Applied pharmacogenetic science — the study of how genetic variation affects medication response and can be used to enhance it — is emerging as an important component of personalized medicine.
Commercial services for clinical genotyping are already widely available, with companies focused on general psychiatric and pain medicine markets. The use of pharmacogenetic in psychiatry and addiction treatment services, although not clinically feasible at the moment, is promising.
Addictive disorders are highly heritable, so that they are likely to be amenable to a pharmacogenetic approach to treatment.
Some genetic variants are linked to behavioral phenotypes that are not exclusively related to substance abuse, but also probably to other disordered behaviors (e.g. attention-deficit/hyperactivity disorder, eating disorders). These are often referred to as “translational phenotypes.”
Translational phenotypes have readily characterized features, such as increased impulsive and risk-taking behaviors, or an altered response to environmental stressors.
There are two main types of pharmacogenetic interaction that can affect medication response clinically: pharmacokinetics (what the body does to the drug) and pharmacodynamics (what the drug does to the body). Either of these factors can influence the extent of the subjective response to a substance of abuse.
There is also the potential for more complex gene-environment-medication interactions to occur. A gene-environment interaction could increase or decrease treatment response to a medication.

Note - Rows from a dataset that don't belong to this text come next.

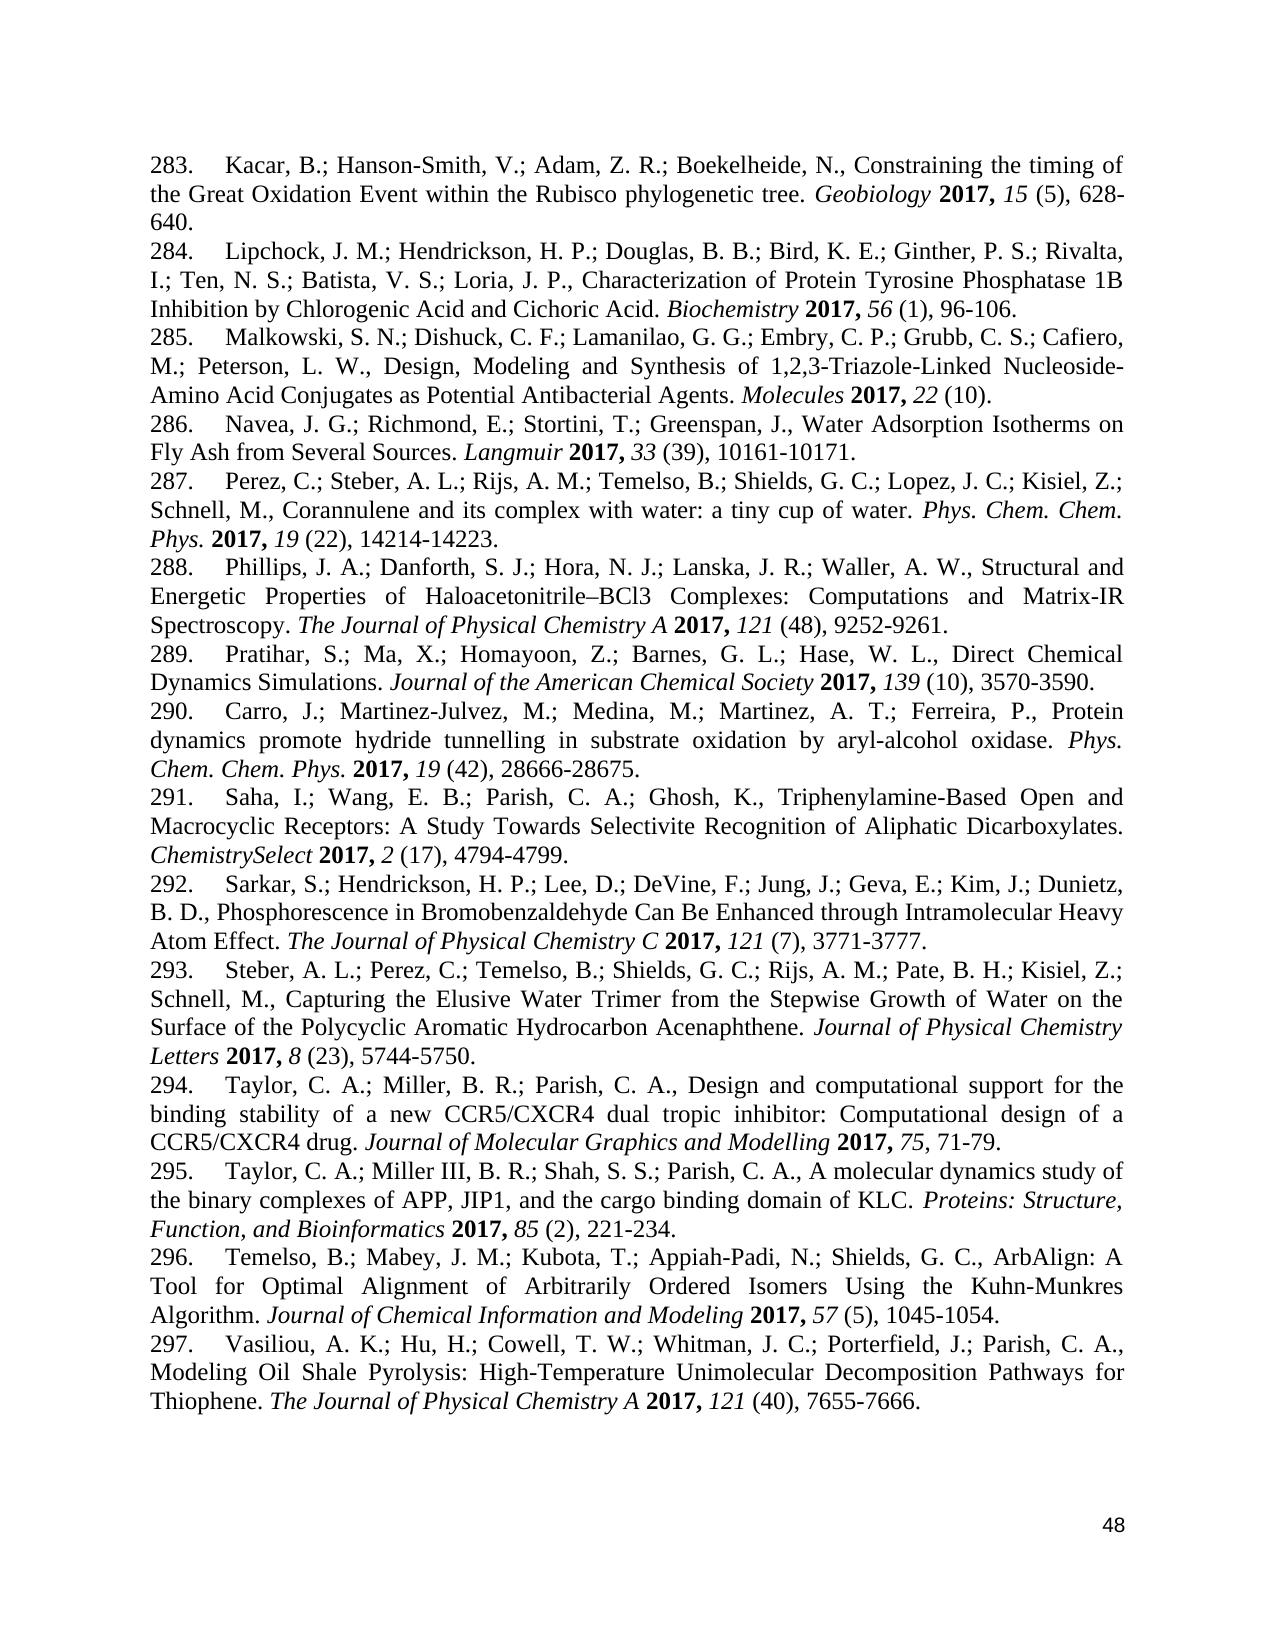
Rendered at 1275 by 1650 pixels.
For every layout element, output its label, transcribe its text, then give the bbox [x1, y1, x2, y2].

text 291. Saha, I.; Wang, E. B.; Parish, C. A.; Ghosh, K., Triphenylamine-Based Open and Macrocyclic Receptors: A Study Towards Selectivite Recognition of Aliphatic Dicarboxylates. ChemistrySelect 2017, 2 (17), 4794-4799. [150, 782, 1125, 869]
text 283. Kacar, B.; Hanson-Smith, V.; Adam, Z. R.; Boekelheide, N., Constraining the timing of the Great Oxidation Event within the Rubisco phylogenetic tree. Geobiology 2017, 15 (5), 628-640. [150, 150, 1125, 236]
text 295. Taylor, C. A.; Miller III, B. R.; Shah, S. S.; Parish, C. A., A molecular dynamics study of the binary complexes of APP, JIP1, and the cargo binding domain of KLC. Proteins: Structure, Function, and Bioinformatics 2017, 85 (2), 221-234. [150, 1156, 1125, 1242]
text 284. Lipchock, J. M.; Hendrickson, H. P.; Douglas, B. B.; Bird, K. E.; Ginther, P. S.; Rivalta, I.; Ten, N. S.; Batista, V. S.; Loria, J. P., Characterization of Protein Tyrosine Phosphatase 1B Inhibition by Chlorogenic Acid and Cichoric Acid. Biochemistry 2017, 56 (1), 96-106. [150, 236, 1125, 322]
text 286. Navea, J. G.; Richmond, E.; Stortini, T.; Greenspan, J., Water Adsorption Isotherms on Fly Ash from Several Sources. Langmuir 2017, 33 (39), 10161-10171. [150, 409, 1125, 466]
text 290. Carro, J.; Martinez-Julvez, M.; Medina, M.; Martinez, A. T.; Ferreira, P., Protein dynamics promote hydride tunnelling in substrate oxidation by aryl-alcohol oxidase. Phys. Chem. Chem. Phys. 2017, 19 (42), 28666-28675. [150, 696, 1125, 782]
text 288. Phillips, J. A.; Danforth, S. J.; Hora, N. J.; Lanska, J. R.; Waller, A. W., Structural and Energetic Properties of Haloacetonitrile–BCl3 Complexes: Computations and Matrix-IR Spectroscopy. The Journal of Physical Chemistry A 2017, 121 (48), 9252-9261. [150, 552, 1125, 639]
text 289. Pratihar, S.; Ma, X.; Homayoon, Z.; Barnes, G. L.; Hase, W. L., Direct Chemical Dynamics Simulations. Journal of the American Chemical Society 2017, 139 (10), 3570-3590. [150, 639, 1125, 696]
text 293. Steber, A. L.; Perez, C.; Temelso, B.; Shields, G. C.; Rijs, A. M.; Pate, B. H.; Kisiel, Z.; Schnell, M., Capturing the Elusive Water Trimer from the Stepwise Growth of Water on the Surface of the Polycyclic Aromatic Hydrocarbon Acenaphthene. Journal of Physical Chemistry Letters 2017, 8 (23), 5744-5750. [150, 955, 1125, 1070]
text 287. Perez, C.; Steber, A. L.; Rijs, A. M.; Temelso, B.; Shields, G. C.; Lopez, J. C.; Kisiel, Z.; Schnell, M., Corannulene and its complex with water: a tiny cup of water. Phys. Chem. Chem. Phys. 2017, 19 (22), 14214-14223. [150, 466, 1125, 552]
text 294. Taylor, C. A.; Miller, B. R.; Parish, C. A., Design and computational support for the binding stability of a new CCR5/CXCR4 dual tropic inhibitor: Computational design of a CCR5/CXCR4 drug. Journal of Molecular Graphics and Modelling 2017, 75, 71-79. [150, 1070, 1125, 1156]
text 285. Malkowski, S. N.; Dishuck, C. F.; Lamanilao, G. G.; Embry, C. P.; Grubb, C. S.; Cafiero, M.; Peterson, L. W., Design, Modeling and Synthesis of 1,2,3-Triazole-Linked Nucleoside-Amino Acid Conjugates as Potential Antibacterial Agents. Molecules 2017, 22 (10). [150, 322, 1125, 409]
text 296. Temelso, B.; Mabey, J. M.; Kubota, T.; Appiah-Padi, N.; Shields, G. C., ArbAlign: A Tool for Optimal Alignment of Arbitrarily Ordered Isomers Using the Kuhn-Munkres Algorithm. Journal of Chemical Information and Modeling 2017, 57 (5), 1045-1054. [150, 1242, 1125, 1329]
text 297. Vasiliou, A. K.; Hu, H.; Cowell, T. W.; Whitman, J. C.; Porterfield, J.; Parish, C. A., Modeling Oil Shale Pyrolysis: High-Temperature Unimolecular Decomposition Pathways for Thiophene. The Journal of Physical Chemistry A 2017, 121 (40), 7655-7666. [150, 1329, 1125, 1415]
text 292. Sarkar, S.; Hendrickson, H. P.; Lee, D.; DeVine, F.; Jung, J.; Geva, E.; Kim, J.; Dunietz, B. D., Phosphorescence in Bromobenzaldehyde Can Be Enhanced through Intramolecular Heavy Atom Effect. The Journal of Physical Chemistry C 2017, 121 (7), 3771-3777. [150, 869, 1125, 955]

For example, a medication that decreases anxiety and drinking could be especially useful in patients genetically predisposed to greater amounts of stress-induced craving and subsequent relapse.
One of the first genetic variants to be explored in addiction treatment is a single nucleotide polymorphism in the OPRM1 gene, which encodes the mu-opioid receptor. Referred to as A118G, Asn40Asp, or rs1799971, it is a functional polymorphism, with the less common G allele having been associated with greater alcohol-induced reward in healthy and heavy drinking humans.

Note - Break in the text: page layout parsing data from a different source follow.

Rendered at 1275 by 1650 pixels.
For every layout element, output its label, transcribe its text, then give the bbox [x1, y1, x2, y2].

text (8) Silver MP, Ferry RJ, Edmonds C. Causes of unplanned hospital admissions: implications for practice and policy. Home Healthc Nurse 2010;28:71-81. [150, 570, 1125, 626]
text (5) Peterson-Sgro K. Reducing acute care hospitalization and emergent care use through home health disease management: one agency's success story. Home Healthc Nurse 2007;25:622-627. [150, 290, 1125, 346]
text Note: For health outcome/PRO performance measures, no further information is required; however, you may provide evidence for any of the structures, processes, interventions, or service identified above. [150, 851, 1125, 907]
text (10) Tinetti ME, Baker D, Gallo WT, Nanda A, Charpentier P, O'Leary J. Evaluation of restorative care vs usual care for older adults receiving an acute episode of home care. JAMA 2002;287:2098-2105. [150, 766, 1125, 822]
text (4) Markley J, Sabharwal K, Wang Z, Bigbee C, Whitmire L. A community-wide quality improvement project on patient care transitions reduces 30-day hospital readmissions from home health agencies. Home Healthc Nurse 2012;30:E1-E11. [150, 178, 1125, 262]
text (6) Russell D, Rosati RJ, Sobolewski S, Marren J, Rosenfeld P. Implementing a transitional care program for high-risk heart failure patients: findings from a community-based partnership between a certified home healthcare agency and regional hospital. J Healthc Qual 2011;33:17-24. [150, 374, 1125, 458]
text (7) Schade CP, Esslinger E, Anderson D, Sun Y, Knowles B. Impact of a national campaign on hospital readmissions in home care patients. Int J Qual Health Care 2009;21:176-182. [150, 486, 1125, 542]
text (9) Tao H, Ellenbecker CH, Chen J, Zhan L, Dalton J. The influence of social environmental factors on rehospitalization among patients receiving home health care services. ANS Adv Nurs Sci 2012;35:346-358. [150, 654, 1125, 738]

Individuals with the variant G allele also experience a greater attenuation of alcohol reward and craving with naltrexone in a human laboratory setting.
Dr. David Oslin, an associate professor of psychiatry at the Philadelphia Veterans Affairs Medical Center, and colleagues first reported a preferential response to naltrexone treatment in individuals with the G allele in a retrospective pooled analysis of three clinical trials.1 Since then, multiple studies of the effects of rs1799971 on naltrexone treatment response for alcoholism have been published.
The findings from these studies have been inconsistent. The mixed findings to date for this polymorphism as a predictor of opioid antagonist treatment of alcohol dependence may be explained by the effects of other variants, either in the mu-opioid receptor gene (OPRM1) or in dopaminergic system genes that may affect naltrexone response, or interact with OPRM1 variants.
Oslin will present results at the 2014 Meeting of the American Academy of Addiction Psychiatry (AAAP 2014) from a naltrexone study that he and colleagues recently completed using a prospective design with stratification and enrichment of the sample based to include G-allele carriers.2 This was a 12-week placebo-controlled trial in 221 alcohol dependent subjects, the results of which will be published in a forthcoming edition of JAMA Psychiatry.
In another presentation at AAAP 2014, Henry Kranzler, MD, of the Perelman School of Medicine at the University of Pennsylvania explained the pharmacogenetic findings from a clinical trial of topiramate 200 mg daily for treating heavy drinkers.
The prospective, randomized, placebo-controlled, 12-week trial assessed the efficacy and tolerability of the medication in 138 patients, who did not want to quit drinking, but sought to reduce their drinking to non-hazardous levels.3
The researchers selected rs2832407, a variant in the GRIK1 gene that encodes the GluK1 subunit of the kainate glutamatergic ionotropic receptor, as a predictor topiramate response.4 The GluK1 kainate subunit has previously been associated with risk for alcohol dependence and is also a prime candidate for interacting with topiramate response, as it is thought to bind topiramate preferentially.
Topiramate was superior to placebo on all primary and major drinking outcomes including the percentage of subjects with no relapse to heavy drinking and reduction in gamma-glutamyltranspeptidase concentrations, a biomarker of alcohol consumption.